WHAT NEEDS TO BE DONE:
Lines holding the string "givenName": copy each one from the listing below.
◆ ◆ ◆
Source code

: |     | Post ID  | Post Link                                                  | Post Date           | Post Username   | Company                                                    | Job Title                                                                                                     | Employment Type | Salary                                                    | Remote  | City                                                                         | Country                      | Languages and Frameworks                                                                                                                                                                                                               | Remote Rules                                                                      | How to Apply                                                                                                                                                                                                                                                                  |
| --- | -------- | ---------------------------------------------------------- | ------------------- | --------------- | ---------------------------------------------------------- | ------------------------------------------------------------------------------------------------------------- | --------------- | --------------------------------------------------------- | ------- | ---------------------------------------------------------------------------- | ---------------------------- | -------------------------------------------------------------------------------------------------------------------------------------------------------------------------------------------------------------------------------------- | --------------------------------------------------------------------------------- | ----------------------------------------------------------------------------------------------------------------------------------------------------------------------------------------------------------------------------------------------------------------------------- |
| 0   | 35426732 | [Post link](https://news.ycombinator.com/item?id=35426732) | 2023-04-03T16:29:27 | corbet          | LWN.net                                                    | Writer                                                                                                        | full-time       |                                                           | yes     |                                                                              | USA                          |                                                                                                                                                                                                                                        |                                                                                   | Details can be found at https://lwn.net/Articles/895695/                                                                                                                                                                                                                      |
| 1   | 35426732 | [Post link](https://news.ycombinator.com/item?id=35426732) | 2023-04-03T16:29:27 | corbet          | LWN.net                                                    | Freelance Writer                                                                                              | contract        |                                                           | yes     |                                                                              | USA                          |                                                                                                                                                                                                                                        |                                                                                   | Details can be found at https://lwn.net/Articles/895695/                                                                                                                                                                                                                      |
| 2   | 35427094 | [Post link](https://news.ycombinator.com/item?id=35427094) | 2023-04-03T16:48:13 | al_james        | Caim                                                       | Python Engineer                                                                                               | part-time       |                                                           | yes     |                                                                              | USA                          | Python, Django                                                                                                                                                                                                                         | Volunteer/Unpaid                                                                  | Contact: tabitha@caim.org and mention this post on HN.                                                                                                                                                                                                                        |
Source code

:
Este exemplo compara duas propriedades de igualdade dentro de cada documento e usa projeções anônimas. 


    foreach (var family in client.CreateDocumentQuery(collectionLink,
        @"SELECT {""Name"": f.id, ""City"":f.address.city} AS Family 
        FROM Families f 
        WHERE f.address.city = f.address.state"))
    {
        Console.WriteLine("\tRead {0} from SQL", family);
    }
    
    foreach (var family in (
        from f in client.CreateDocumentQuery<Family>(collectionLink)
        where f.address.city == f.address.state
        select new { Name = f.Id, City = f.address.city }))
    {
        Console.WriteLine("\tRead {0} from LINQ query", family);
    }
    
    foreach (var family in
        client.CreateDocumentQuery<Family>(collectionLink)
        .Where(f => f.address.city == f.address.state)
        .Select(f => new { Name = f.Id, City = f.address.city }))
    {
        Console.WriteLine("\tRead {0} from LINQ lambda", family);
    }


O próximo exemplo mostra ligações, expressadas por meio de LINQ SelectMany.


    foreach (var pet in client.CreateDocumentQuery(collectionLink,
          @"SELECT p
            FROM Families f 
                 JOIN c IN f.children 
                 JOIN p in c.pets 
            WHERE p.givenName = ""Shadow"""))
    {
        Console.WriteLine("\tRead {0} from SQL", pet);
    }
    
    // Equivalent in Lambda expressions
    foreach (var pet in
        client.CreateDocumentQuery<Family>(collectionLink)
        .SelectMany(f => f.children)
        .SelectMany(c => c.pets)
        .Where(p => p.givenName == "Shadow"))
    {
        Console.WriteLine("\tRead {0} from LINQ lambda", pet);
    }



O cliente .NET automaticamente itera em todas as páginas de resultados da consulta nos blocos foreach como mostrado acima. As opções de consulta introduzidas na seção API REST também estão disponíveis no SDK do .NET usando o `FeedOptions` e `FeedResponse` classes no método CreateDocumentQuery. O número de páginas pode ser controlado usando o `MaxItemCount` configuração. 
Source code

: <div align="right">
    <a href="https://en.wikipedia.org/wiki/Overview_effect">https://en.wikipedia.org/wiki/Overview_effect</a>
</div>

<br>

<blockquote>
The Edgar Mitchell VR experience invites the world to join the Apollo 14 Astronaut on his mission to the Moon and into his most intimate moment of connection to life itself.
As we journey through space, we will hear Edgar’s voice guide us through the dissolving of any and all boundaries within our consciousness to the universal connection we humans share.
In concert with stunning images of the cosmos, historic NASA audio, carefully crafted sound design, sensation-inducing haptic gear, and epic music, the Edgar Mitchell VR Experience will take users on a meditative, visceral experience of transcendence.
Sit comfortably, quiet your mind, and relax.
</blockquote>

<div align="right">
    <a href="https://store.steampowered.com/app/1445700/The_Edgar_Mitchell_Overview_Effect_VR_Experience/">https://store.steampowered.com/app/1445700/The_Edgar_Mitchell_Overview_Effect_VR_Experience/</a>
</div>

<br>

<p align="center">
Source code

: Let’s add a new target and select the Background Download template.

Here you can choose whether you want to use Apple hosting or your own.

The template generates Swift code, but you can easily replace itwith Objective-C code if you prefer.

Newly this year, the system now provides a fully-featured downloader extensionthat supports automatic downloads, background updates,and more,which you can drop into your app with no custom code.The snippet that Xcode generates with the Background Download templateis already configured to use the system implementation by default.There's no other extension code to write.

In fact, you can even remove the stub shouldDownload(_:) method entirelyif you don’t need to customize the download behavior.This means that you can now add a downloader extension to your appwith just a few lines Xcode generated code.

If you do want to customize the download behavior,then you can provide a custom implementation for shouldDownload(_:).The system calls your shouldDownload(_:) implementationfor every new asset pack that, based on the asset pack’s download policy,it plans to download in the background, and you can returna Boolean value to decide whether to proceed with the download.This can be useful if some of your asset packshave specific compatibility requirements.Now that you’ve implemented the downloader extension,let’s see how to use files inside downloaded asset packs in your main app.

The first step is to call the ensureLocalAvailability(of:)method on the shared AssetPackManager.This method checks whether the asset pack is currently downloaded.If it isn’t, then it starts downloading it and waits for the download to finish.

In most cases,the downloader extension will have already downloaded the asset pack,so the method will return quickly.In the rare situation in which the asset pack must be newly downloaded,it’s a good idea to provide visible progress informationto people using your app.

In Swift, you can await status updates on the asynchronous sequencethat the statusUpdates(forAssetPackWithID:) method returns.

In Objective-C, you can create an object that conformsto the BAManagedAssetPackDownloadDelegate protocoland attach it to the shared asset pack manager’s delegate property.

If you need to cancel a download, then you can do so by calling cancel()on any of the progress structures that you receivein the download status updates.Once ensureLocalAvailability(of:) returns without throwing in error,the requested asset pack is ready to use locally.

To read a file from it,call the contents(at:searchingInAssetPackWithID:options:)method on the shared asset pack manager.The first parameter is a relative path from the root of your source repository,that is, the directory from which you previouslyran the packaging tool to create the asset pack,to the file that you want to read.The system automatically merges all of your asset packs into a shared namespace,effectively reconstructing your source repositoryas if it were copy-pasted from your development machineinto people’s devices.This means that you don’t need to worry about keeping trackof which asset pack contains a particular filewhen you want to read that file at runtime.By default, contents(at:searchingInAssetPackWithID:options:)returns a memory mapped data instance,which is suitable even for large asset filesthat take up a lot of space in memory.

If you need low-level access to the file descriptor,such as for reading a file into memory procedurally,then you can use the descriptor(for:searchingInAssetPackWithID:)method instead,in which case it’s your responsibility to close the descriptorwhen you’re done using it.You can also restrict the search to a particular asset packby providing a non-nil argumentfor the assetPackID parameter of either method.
◆ ◆ ◆
RESPONSE:
            WHERE p.givenName = ""Shadow"""))
        .Where(p => p.givenName == "Shadow"))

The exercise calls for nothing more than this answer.